Ia diharapkan mampu mengasuh anak, padahal Nurjanah pun juga masih seorang anak.
Hal serupa diharapkan warga Cakung, Nasihatul Karomah (26). Selama ini ia mengasuh Faradila Ayu (3), anaknya yang didiagnosis stunting, sendirian. Suaminya hanya sesekali terlibat dalam pengasuhan.
“Suami protes pas baru semenit nyuapin anak. Lha, saya setiap hari nyuapin,” katanya sambil tertawa.
Walakin, menyuapi Ayu bukan perkara mudah. Anaknya tidak suka makan makanan yang asing di lidah, seperti abon ayam. Anaknya juga tidak suka minum susu yang rasanya cenderung tawar. Padahal, susu yang dimaksud adalah pemberian posyandu untuk menambah berat badan anak-anak stunting.
Nasihatul mengikuti program penanganan stunting tanpa berdiskusi dengan suami lebih dulu. Ia berargumen bahwa, toh, pengasuhan anak adalah tanggung jawabnya. Di sisi lain, ada kekhawatiran suaminya tidak akan mengizinkan anaknya ikut program penanganan stunting.

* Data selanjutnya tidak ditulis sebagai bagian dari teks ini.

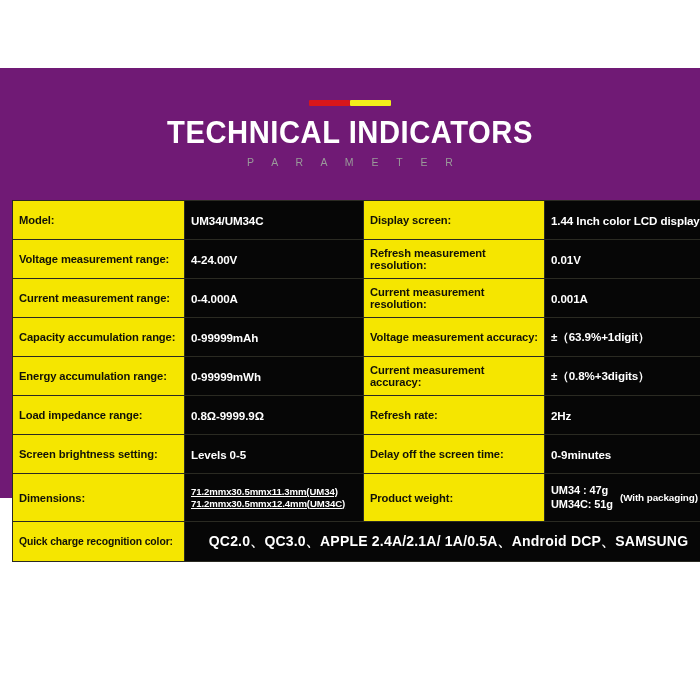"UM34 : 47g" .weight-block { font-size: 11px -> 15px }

“Suami berpikir, ngapain anak diperiksa-periksa. Anaknya, kan, aktif-aktif saja, enggak sakit,” kata Nasihatul. Walakin, suaminya tidak berkomentar saat Nasihatul dan anaknya didatangi kader posyandu untuk pemantauan mingguan.
Bapak asuh
Pemerintah berupaya meningkatkan semua pihak dalam penanganan stunting melalui program Bapak Asuh Anak Stunting (BAAS). Di RW 09 Kelurahan Cakung Barat, Kecamatan Cakung, Jakarta Timur, program ini dikerjakan oleh empat ketua RT setempat.
“Pak RT yang siapkan makanan (bergizi seimbang). Ada empat RT yang terlibat di sini, yaitu RT 02, 03, 05, dan 08. Budget untuk sekali makan Rp 25.000,” kata salah seorang kader posyandu, Ruri.

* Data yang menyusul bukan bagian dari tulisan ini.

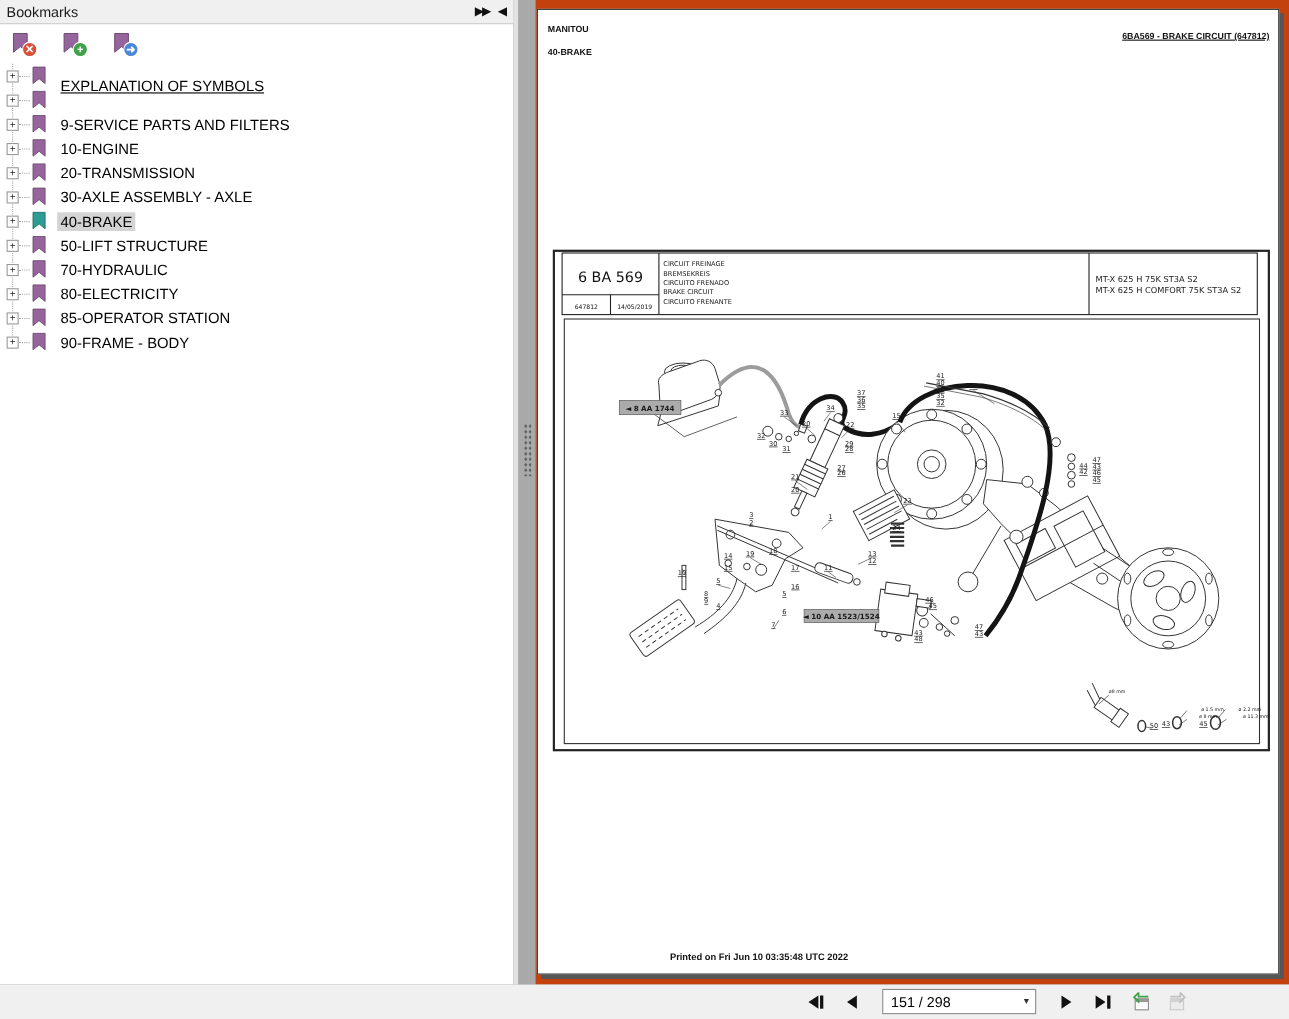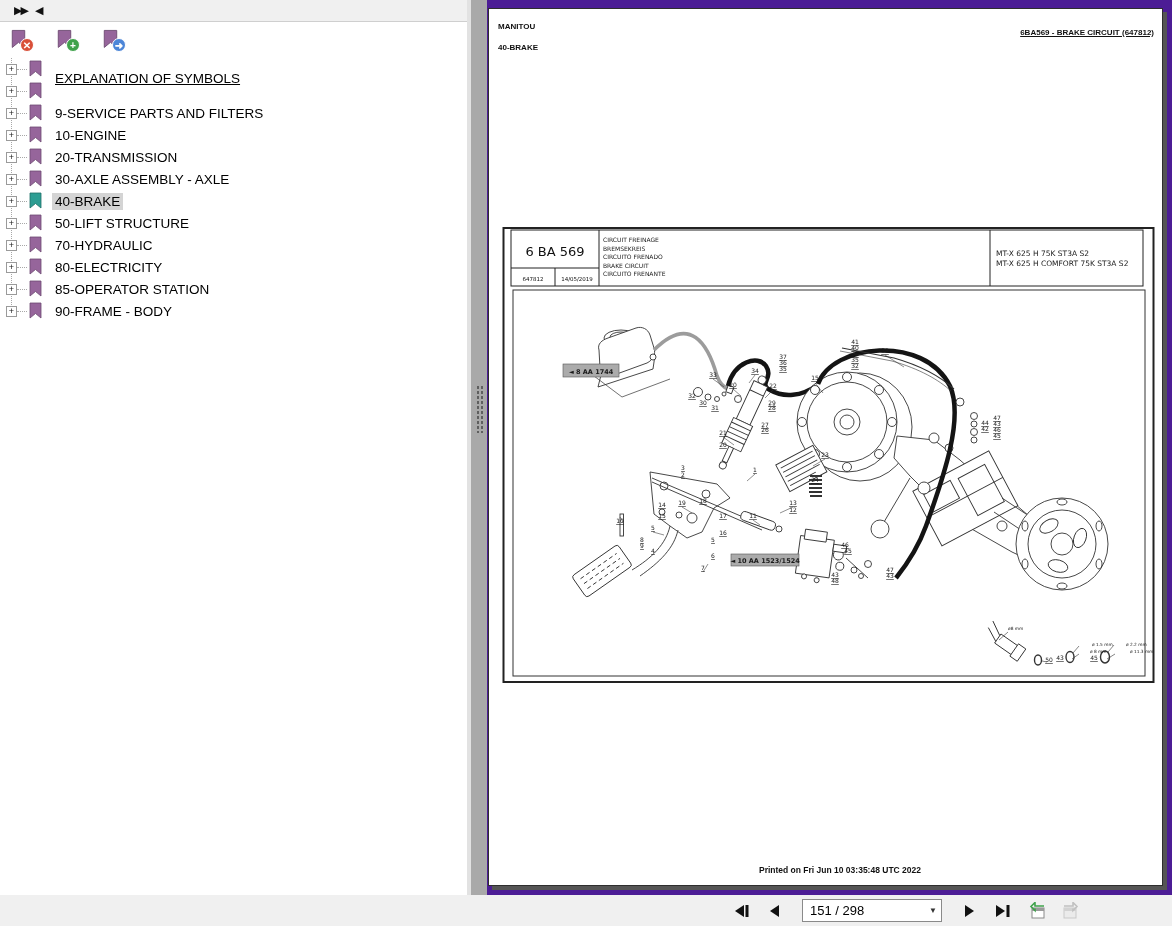"Bookmarks" span.panel-title { html: none -> <span>Bookmarks</span> }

Menurut Kepala Badan Kependudukan dan Keluarga Berencana (BKKBN) Hasto Wardoyo, program BAAS menurunkan kasus stunting secara signifikan di beberapa daerah.
“Ini menunjukan bahwa yang paling penting bagaimana asupan makan bergizi sampai ke mulut ibu hamil dan bayi. Seperti (di) Karawang (Jawa Barat), banyak sekali bapak asuhnya kalau kita lihat datanya. Kalau kita cuplik ini turun paling banyak. Di Sumatera Selatan banyak bapak asuhnya juga turun signifikan kasus stunting-nya," kata Hasto melalui siaran pers BKKBN pada 18 Januari 2023.
Survei Status Gizi Indonesia (SSGI) 2022 mencatat, prevalensi stunting di Indonesia sebesar 21,6 persen atau turun dari 24,4 persen pada 2021. Pemerintah masih harus bekerja keras sebab angka stunting ditargetkan turun menjadi 14 persen pada 2024. Artinya, angka stunting harus turun 2,7 persen per tahun.
Selama ini, intervensi spesifik dengan memberikan makanan bergizi terutama protein hewani kepada anak stunting dapat memperbaiki kondisi tubuh anak tersebut. Akan tetapi, seringkali ada hal lain yang luput dalam penanganan stunting, yaitu pola pengasuhan anak dan bagaimana relasi ayah dan ibu terbangun dalam keluarga.